The second meeting of 12-member GoM which was to be held in the second week of March is yet to take place.
The minister also said the ongoing nuclear crisis in Japan will have an impact on prices and supply in the global coal market in the short-term.
"Negative sentiments have developed on nuclear energy post crisis in Japan. In the long run nuclear energy is important but right now there will be pressure on coal," the minister said.
Jaiswal expressed optimism that the coal production will grow by 7-8% from the next financial year.
"We have started getting clearances (of projects) from Ministry of Environment and Forest (MoEF).

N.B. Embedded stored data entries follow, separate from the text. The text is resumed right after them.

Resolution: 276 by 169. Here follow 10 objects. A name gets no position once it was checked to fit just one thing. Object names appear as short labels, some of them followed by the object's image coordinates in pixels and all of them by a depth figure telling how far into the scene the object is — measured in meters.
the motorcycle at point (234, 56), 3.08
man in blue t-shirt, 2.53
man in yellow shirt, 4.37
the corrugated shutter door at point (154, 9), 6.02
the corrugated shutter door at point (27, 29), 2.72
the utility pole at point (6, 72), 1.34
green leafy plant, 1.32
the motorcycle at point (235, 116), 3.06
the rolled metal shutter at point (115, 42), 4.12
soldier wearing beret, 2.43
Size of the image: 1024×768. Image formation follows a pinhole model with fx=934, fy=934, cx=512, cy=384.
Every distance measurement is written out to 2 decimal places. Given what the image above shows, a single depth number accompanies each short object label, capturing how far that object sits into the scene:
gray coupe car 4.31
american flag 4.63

It is likely that there will be growth of 7-8% in the next financial year," Jaiswal said.
Jaiswal did not completely rule out the revision in coal prices post wage revision for Coal India employees likely to take place in June.

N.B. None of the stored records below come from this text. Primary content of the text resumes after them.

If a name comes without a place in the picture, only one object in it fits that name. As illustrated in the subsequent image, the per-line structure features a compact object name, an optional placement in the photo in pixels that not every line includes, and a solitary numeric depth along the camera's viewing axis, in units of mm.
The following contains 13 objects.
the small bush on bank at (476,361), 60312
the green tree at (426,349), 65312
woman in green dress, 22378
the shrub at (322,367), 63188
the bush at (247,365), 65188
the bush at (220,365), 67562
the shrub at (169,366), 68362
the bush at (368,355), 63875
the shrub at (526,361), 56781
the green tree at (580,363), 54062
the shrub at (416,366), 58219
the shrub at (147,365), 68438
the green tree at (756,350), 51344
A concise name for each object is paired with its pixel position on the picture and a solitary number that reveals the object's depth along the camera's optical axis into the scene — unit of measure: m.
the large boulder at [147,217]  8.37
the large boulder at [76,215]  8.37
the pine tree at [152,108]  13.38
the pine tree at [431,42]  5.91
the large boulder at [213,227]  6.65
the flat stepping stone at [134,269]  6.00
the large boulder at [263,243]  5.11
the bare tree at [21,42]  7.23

"It is likely that coal prices may increase after wage revision," the Coal Minister said.
The 12-member GoM that also comprising among others Jaiswal, Power Minister Sushil Kumar Shinde, Steel Minister Beni Prasad Verma and Road Transport Minister CP Joshi, met last month in the backdrop of various controversies, mainly over "go" and "no go" areas in coal mines.
In the midst of the inter-ministerial rows, Finance Minister Pranab Mukherjee had asked Environment Minister Jairam Ramesh to respond to issues raised by the Coal Ministry by March 15.
The meeting remained inconclusive.
Jaiswal had then exuded confidence that most of the issues will be resolved.
The 'no-go' classification by Environment Ministry in 2009 had disallowed mining in 203 blocks with the potential of producing 660 million tonnes of coal a year.
According to the Coal Ministry estimates, the output from these blocks could have been used to generate around 1.3 lakh Mw of power per annum.